• **Assignment A**: Could you copy word for word the stretch of the interview from "Interviewer:  How, what" through "Interviewer:  Wicker."?
• **Assignment B**:
Answer these from the interview:
(i) What did the newspaper headline held by Esther's father say?
(ii) In what year did FDR come to Marietta to dedicate the statue?
(iii) Who carved the "Looking Westward" statue?

• **Text provided**:
━━━━━━━━

Interviewer:  Growing up as you were, you know, probably a teenager, a young lady during World War II?

Esther:  Yes.

Interviewer:  How, what was about the War and what was going on in Germany with the Jews, or where, how much, where were you?

Esther:  Not much.  My parents didn’t discuss it or, not in front of us, so, we really, and being twelve, thirteen years old, and into yourself at that age, I don’t know.  We knew something was going on but, they didn’t discuss it in front of us kids, but, I remember my dad sitting on the front porch of our house, which you’ve seen, and he had a, his chair was a big green reed, what do you call it, the outdoor stuff, they were little ro[k]es ?], reed…

Interviewer:  Wicker.

Esther:  Oh…his chair, and him holding a newspaper up and the headline must have been ten inches high, said “ATOMIC BOMB DROPPED.” of the Marietta Times, and I remember asking my dad, “What’s an atomic bomb?” and he said, “Oh, it’s a big bomb.”  That’s an understatement, but anyway, I remember Gold Star Mothers, who lost their, unfortunately lost their sons in the War.  They’d have a flag, a little flag with a gold star and if they were wounded, their sons or husbands, they’d have a silver star in their window and Marietta College had a cadet, a Cadet Training stationed on the campus there at Marietta College, and they used to march up and down the street in battalions, you know, practicing, watching, and they used to sing, up and down.  Oh, one time I saw President FDR in person.  He went right by our house and we were on the front porch watching him in his open car.  In 1938, he came to dedicate a statue in the park in Marietta called “Looking Westward.”  It was the settling of Marietta and the Ohio Territories, and he came and his parade went right by my house so, I saw him in person in his car.  That was a pretty big thrill.  In the ensuing years since 1938, which is what, eighty-some, there have been numerous floods in Marietta and that park on the river, that statue has seen numerous floods on it and it has, it’s crumbling, and it’s brown, the river mud and everything.  I wrote the, it was carved by Gutzon Borglum, who did Mt. Rushmore.  Yeah, in Marietta, and I wrote his granddaughter out in Utah and told her it’s turning brown from the floods and she said it gets into the pores and you can’t do a thing about it, but the statue, I have pictures of it when it was creamy white.  We used to climb on it.  It shows three figures standing by a boat, a Jon Boat, and they’re all looking out in this direction.  It’s called “Looking Westward,” and we used to go and play and sit in that boat.  Nobody cared.  Now it’s all fenced off.  You can’t go, you can’t touch it.  We had so much freedom in our time.  You probably did, too.  There were no limits. I could be out any time of the night, any time of the day, walk anywhere, go any place and nobody worried about a thing.  There were no such things as bad people.

━━━━━━━━

• **Extracted information**:
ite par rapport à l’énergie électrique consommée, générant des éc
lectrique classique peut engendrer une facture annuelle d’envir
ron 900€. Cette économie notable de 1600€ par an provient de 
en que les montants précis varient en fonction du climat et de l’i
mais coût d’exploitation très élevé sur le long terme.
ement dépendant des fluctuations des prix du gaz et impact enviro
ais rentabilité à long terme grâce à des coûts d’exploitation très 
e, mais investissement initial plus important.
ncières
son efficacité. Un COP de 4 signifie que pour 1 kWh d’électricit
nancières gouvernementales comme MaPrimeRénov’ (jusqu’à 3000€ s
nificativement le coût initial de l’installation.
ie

━━━━━━━━

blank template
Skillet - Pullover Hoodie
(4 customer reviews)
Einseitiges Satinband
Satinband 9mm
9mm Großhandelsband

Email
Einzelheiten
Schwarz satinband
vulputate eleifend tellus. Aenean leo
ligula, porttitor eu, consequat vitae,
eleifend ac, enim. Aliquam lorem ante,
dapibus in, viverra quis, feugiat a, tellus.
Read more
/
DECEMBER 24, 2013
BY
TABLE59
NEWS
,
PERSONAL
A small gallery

━━━━━━━━

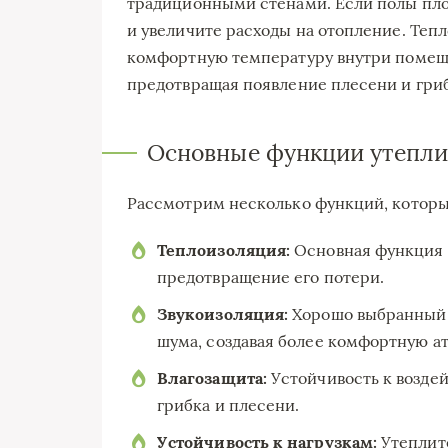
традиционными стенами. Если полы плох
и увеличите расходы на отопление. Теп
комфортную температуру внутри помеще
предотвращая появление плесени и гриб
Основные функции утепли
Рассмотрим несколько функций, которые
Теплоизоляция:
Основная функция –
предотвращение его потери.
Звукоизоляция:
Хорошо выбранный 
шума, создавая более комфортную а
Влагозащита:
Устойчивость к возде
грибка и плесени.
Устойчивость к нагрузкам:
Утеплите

━━━━━━━━

• **Exercise answer A**:
Interviewer:  How, what was about the War and what was going on in Germany with the Jews, or where, how much, where were you?

Esther:  Not much.  My parents didn’t discuss it or, not in front of us, so, we really, and being twelve, thirteen years old, and into yourself at that age, I don’t know.  We knew something was going on but, they didn’t discuss it in front of us kids, but, I remember my dad sitting on the front porch of our house, which you’ve seen, and he had a, his chair was a big green reed, what do you call it, the outdoor stuff, they were little ro[k]es ?], reed…

Interviewer:  Wicker.

• **Exercise answer B**:
(i) "ATOMIC BOMB DROPPED."
(ii) 1938
(iii) Gutzon Borglum